Data items
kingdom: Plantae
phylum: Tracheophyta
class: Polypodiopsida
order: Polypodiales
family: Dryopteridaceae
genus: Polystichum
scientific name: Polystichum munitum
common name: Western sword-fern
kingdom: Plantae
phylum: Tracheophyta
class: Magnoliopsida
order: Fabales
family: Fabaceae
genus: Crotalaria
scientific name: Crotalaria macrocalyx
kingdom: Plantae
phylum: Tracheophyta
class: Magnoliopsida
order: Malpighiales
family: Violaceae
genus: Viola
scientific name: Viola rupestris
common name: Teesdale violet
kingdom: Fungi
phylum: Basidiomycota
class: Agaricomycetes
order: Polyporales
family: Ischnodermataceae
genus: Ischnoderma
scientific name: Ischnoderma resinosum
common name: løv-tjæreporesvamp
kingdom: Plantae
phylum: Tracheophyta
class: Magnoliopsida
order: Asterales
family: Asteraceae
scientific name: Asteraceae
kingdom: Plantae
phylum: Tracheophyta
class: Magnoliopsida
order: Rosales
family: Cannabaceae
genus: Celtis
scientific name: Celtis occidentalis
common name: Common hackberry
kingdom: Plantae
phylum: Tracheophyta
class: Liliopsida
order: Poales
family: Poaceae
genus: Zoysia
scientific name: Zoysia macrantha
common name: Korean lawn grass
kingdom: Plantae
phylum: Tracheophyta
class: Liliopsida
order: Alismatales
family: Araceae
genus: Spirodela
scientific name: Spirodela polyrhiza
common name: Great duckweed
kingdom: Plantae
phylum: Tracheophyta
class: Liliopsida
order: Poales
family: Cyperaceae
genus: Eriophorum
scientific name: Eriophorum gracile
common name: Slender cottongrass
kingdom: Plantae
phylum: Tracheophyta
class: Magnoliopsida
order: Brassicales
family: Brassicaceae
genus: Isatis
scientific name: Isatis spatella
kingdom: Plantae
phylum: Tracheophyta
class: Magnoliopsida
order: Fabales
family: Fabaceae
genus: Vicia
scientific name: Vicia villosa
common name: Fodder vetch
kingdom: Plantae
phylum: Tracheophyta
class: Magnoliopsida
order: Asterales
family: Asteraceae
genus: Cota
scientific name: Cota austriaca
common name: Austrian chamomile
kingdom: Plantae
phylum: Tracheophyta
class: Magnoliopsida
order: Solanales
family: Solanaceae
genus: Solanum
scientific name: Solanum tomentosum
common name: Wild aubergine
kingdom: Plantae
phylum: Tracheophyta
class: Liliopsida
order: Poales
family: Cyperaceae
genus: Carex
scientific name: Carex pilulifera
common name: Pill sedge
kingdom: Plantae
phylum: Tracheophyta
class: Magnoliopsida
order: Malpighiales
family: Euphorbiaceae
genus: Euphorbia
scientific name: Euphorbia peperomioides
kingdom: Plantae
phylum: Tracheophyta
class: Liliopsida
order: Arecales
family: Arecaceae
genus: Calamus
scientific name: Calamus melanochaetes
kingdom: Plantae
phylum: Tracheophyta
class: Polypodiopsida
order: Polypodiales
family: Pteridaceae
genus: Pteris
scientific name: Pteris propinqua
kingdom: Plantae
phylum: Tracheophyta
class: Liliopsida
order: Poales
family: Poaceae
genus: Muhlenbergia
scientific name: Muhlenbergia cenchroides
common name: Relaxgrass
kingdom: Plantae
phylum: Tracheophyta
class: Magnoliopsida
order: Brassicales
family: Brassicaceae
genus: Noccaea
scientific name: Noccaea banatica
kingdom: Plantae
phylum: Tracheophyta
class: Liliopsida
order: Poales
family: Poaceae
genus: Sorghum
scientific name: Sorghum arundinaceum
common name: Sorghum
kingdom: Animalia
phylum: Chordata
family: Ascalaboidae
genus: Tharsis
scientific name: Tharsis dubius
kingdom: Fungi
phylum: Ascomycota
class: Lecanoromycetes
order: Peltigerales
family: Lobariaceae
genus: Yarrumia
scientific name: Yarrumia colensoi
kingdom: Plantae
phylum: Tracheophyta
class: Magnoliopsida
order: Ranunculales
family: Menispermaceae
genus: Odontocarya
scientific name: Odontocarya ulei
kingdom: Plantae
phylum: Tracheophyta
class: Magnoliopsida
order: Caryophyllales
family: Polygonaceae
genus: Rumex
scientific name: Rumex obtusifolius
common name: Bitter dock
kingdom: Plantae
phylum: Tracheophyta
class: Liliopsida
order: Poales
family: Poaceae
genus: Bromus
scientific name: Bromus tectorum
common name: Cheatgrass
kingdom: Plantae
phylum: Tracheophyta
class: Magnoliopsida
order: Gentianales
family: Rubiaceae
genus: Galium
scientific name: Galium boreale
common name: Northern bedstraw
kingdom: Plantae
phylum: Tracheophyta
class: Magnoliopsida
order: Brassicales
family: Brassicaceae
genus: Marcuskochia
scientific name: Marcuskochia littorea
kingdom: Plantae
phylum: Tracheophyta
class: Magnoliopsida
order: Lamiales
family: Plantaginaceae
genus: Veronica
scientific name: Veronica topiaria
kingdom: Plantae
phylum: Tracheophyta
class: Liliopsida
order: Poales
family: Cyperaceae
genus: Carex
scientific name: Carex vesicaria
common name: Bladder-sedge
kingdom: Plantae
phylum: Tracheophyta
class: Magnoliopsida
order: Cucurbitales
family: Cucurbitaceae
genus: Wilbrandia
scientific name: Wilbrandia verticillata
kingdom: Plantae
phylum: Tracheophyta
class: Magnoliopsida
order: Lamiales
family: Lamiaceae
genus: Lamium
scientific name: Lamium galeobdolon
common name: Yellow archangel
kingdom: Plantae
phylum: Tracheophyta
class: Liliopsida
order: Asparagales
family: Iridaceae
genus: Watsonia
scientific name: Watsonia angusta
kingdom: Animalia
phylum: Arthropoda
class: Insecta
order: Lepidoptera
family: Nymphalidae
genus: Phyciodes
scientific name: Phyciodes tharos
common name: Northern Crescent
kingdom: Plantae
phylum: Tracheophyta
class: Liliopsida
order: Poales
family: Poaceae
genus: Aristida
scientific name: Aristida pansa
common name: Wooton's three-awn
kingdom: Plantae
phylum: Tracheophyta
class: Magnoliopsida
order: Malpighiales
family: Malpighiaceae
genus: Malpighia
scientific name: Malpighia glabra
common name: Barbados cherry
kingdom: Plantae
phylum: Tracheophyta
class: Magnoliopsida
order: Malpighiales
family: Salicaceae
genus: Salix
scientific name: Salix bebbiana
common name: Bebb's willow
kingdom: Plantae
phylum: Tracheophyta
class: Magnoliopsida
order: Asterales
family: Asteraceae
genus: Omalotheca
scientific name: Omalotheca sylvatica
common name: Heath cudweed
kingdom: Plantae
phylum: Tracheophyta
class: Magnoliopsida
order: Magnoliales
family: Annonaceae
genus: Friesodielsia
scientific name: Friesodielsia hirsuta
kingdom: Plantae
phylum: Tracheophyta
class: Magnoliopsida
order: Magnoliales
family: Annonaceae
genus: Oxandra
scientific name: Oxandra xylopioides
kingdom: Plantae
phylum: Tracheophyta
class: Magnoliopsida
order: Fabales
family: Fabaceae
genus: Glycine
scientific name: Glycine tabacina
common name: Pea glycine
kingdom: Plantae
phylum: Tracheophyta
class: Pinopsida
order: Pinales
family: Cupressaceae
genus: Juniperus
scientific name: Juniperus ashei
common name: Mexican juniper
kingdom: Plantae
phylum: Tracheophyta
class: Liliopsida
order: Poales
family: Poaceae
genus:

Exercise instructions
Reproduce every line of the items above without changing anything.

Solved exercise
kingdom: Plantae
phylum: Tracheophyta
class: Polypodiopsida
order: Polypodiales
family: Dryopteridaceae
genus: Polystichum
scientific name: Polystichum munitum
common name: Western sword-fern
kingdom: Plantae
phylum: Tracheophyta
class: Magnoliopsida
order: Fabales
family: Fabaceae
genus: Crotalaria
scientific name: Crotalaria macrocalyx
kingdom: Plantae
phylum: Tracheophyta
class: Magnoliopsida
order: Malpighiales
family: Violaceae
genus: Viola
scientific name: Viola rupestris
common name: Teesdale violet
kingdom: Fungi
phylum: Basidiomycota
class: Agaricomycetes
order: Polyporales
family: Ischnodermataceae
genus: Ischnoderma
scientific name: Ischnoderma resinosum
common name: løv-tjæreporesvamp
kingdom: Plantae
phylum: Tracheophyta
class: Magnoliopsida
order: Asterales
family: Asteraceae
scientific name: Asteraceae
kingdom: Plantae
phylum: Tracheophyta
class: Magnoliopsida
order: Rosales
family: Cannabaceae
genus: Celtis
scientific name: Celtis occidentalis
common name: Common hackberry
kingdom: Plantae
phylum: Tracheophyta
class: Liliopsida
order: Poales
family: Poaceae
genus: Zoysia
scientific name: Zoysia macrantha
common name: Korean lawn grass
kingdom: Plantae
phylum: Tracheophyta
class: Liliopsida
order: Alismatales
family: Araceae
genus: Spirodela
scientific name: Spirodela polyrhiza
common name: Great duckweed
kingdom: Plantae
phylum: Tracheophyta
class: Liliopsida
order: Poales
family: Cyperaceae
genus: Eriophorum
scientific name: Eriophorum gracile
common name: Slender cottongrass
kingdom: Plantae
phylum: Tracheophyta
class: Magnoliopsida
order: Brassicales
family: Brassicaceae
genus: Isatis
scientific name: Isatis spatella
kingdom: Plantae
phylum: Tracheophyta
class: Magnoliopsida
order: Fabales
family: Fabaceae
genus: Vicia
scientific name: Vicia villosa
common name: Fodder vetch
kingdom: Plantae
phylum: Tracheophyta
class: Magnoliopsida
order: Asterales
family: Asteraceae
genus: Cota
scientific name: Cota austriaca
common name: Austrian chamomile
kingdom: Plantae
phylum: Tracheophyta
class: Magnoliopsida
order: Solanales
family: Solanaceae
genus: Solanum
scientific name: Solanum tomentosum
common name: Wild aubergine
kingdom: Plantae
phylum: Tracheophyta
class: Liliopsida
order: Poales
family: Cyperaceae
genus: Carex
scientific name: Carex pilulifera
common name: Pill sedge
kingdom: Plantae
phylum: Tracheophyta
class: Magnoliopsida
order: Malpighiales
family: Euphorbiaceae
genus: Euphorbia
scientific name: Euphorbia peperomioides
kingdom: Plantae
phylum: Tracheophyta
class: Liliopsida
order: Arecales
family: Arecaceae
genus: Calamus
scientific name: Calamus melanochaetes
kingdom: Plantae
phylum: Tracheophyta
class: Polypodiopsida
order: Polypodiales
family: Pteridaceae
genus: Pteris
scientific name: Pteris propinqua
kingdom: Plantae
phylum: Tracheophyta
class: Liliopsida
order: Poales
family: Poaceae
genus: Muhlenbergia
scientific name: Muhlenbergia cenchroides
common name: Relaxgrass
kingdom: Plantae
phylum: Tracheophyta
class: Magnoliopsida
order: Brassicales
family: Brassicaceae
genus: Noccaea
scientific name: Noccaea banatica
kingdom: Plantae
phylum: Tracheophyta
class: Liliopsida
order: Poales
family: Poaceae
genus: Sorghum
scientific name: Sorghum arundinaceum
common name: Sorghum
kingdom: Animalia
phylum: Chordata
family: Ascalaboidae
genus: Tharsis
scientific name: Tharsis dubius
kingdom: Fungi
phylum: Ascomycota
class: Lecanoromycetes
order: Peltigerales
family: Lobariaceae
genus: Yarrumia
scientific name: Yarrumia colensoi
kingdom: Plantae
phylum: Tracheophyta
class: Magnoliopsida
order: Ranunculales
family: Menispermaceae
genus: Odontocarya
scientific name: Odontocarya ulei
kingdom: Plantae
phylum: Tracheophyta
class: Magnoliopsida
order: Caryophyllales
family: Polygonaceae
genus: Rumex
scientific name: Rumex obtusifolius
common name: Bitter dock
kingdom: Plantae
phylum: Tracheophyta
class: Liliopsida
order: Poales
family: Poaceae
genus: Bromus
scientific name: Bromus tectorum
common name: Cheatgrass
kingdom: Plantae
phylum: Tracheophyta
class: Magnoliopsida
order: Gentianales
family: Rubiaceae
genus: Galium
scientific name: Galium boreale
common name: Northern bedstraw
kingdom: Plantae
phylum: Tracheophyta
class: Magnoliopsida
order: Brassicales
family: Brassicaceae
genus: Marcuskochia
scientific name: Marcuskochia littorea
kingdom: Plantae
phylum: Tracheophyta
class: Magnoliopsida
order: Lamiales
family: Plantaginaceae
genus: Veronica
scientific name: Veronica topiaria
kingdom: Plantae
phylum: Tracheophyta
class: Liliopsida
order: Poales
family: Cyperaceae
genus: Carex
scientific name: Carex vesicaria
common name: Bladder-sedge
kingdom: Plantae
phylum: Tracheophyta
class: Magnoliopsida
order: Cucurbitales
family: Cucurbitaceae
genus: Wilbrandia
scientific name: Wilbrandia verticillata
kingdom: Plantae
phylum: Tracheophyta
class: Magnoliopsida
order: Lamiales
family: Lamiaceae
genus: Lamium
scientific name: Lamium galeobdolon
common name: Yellow archangel
kingdom: Plantae
phylum: Tracheophyta
class: Liliopsida
order: Asparagales
family: Iridaceae
genus: Watsonia
scientific name: Watsonia angusta
kingdom: Animalia
phylum: Arthropoda
class: Insecta
order: Lepidoptera
family: Nymphalidae
genus: Phyciodes
scientific name: Phyciodes tharos
common name: Northern Crescent
kingdom: Plantae
phylum: Tracheophyta
class: Liliopsida
order: Poales
family: Poaceae
genus: Aristida
scientific name: Aristida pansa
common name: Wooton's three-awn
kingdom: Plantae
phylum: Tracheophyta
class: Magnoliopsida
order: Malpighiales
family: Malpighiaceae
genus: Malpighia
scientific name: Malpighia glabra
common name: Barbados cherry
kingdom: Plantae
phylum: Tracheophyta
class: Magnoliopsida
order: Malpighiales
family: Salicaceae
genus: Salix
scientific name: Salix bebbiana
common name: Bebb's willow
kingdom: Plantae
phylum: Tracheophyta
class: Magnoliopsida
order: Asterales
family: Asteraceae
genus: Omalotheca
scientific name: Omalotheca sylvatica
common name: Heath cudweed
kingdom: Plantae
phylum: Tracheophyta
class: Magnoliopsida
order: Magnoliales
family: Annonaceae
genus: Friesodielsia
scientific name: Friesodielsia hirsuta
kingdom: Plantae
phylum: Tracheophyta
class: Magnoliopsida
order: Magnoliales
family: Annonaceae
genus: Oxandra
scientific name: Oxandra xylopioides
kingdom: Plantae
phylum: Tracheophyta
class: Magnoliopsida
order: Fabales
family: Fabaceae
genus: Glycine
scientific name: Glycine tabacina
common name: Pea glycine
kingdom: Plantae
phylum: Tracheophyta
class: Pinopsida
order: Pinales
family: Cupressaceae
genus: Juniperus
scientific name: Juniperus ashei
common name: Mexican juniper
kingdom: Plantae
phylum: Tracheophyta
class: Liliopsida
order: Poales
family: Poaceae
genus:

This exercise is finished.